Body weight was the weight of choice for the first week. Why? The most important weight you will ever lift is your body weight. You can lift a freight train, but if you can’t move your own body, if you can’t move your body around like a weapon, if you can’t hit folks like a cannon shot, then you are dead in the water on the sports field. Body weight exercises and circuits, agility runs, lower and upper body plyometrics were the fare of the day, every day.
I found the file containing a typical Hell Week plan and I thought it would be pretty cool to introduce a typical week with a series of blog posts. So the next five or six posts will be an attempt to give a glimpse of how we used to approach our business.
Before we get to the meat and potatoes, a couple good anecdotes from the past.
Cutting the Cord
My summer conditioning program used to scare the living daylights out of the mothers. Every year I would get calls and have meetings with mothers, usually mothers of incoming freshman, who were concerned about the well being of their boys if they “let” them come to summer conditioning. I would smile a warm smile and tell them “Don’t worry, I promise he will be okay. Your son will work harder than he has ever worked before, he will hurt more than he has ever hurt, he will be more tired than ever before.” And when their eyes were as big as saucers, I would add, “And he will be a better human being because of it.”
“It must be June”
One early summer, I was talking to a local businessman while we worked a local swim meet. He laughed to me that he always knew the week we started summer conditioning even though he didn’t have kids in the program. I asked how he knew. He said, he always knew because all the high school aged football players were so sore they walked around town like old men all week. Needless to say, I took some pride in that comment.
After one morning workout, I came home to change before going to work and my kids were laughing at me. They said they were out in the yard and heard me and Coach Lane yelling during the workouts. We lived seven blocks from the field…
The Things They Remember
This almost made me cry. A senior, who was a Bubba back when he was a sophomore, wrote this as one of his high school memories in the school newspaper. He is a great kid.
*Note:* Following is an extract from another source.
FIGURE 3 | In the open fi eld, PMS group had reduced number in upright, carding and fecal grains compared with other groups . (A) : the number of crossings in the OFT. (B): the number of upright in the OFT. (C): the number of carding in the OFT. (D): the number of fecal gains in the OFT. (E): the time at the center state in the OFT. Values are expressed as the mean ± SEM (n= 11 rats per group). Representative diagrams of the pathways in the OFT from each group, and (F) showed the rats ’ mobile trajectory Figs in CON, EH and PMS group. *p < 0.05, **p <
He will grow up to be a fine adult and it makes me happy he remembered this act of Coach Hays stupidity.
“I remember my sophomore year and Coach Hays told us we were doing sprints until someone got sick. (They could not pull their heads out of their butts one day.) Then, I think Kyler W. threw his helmet down, stuck his fingers in his throat and puked all over the place. Coach Hays looked at him and said, “Never mind.” and we didn’t do sprints!”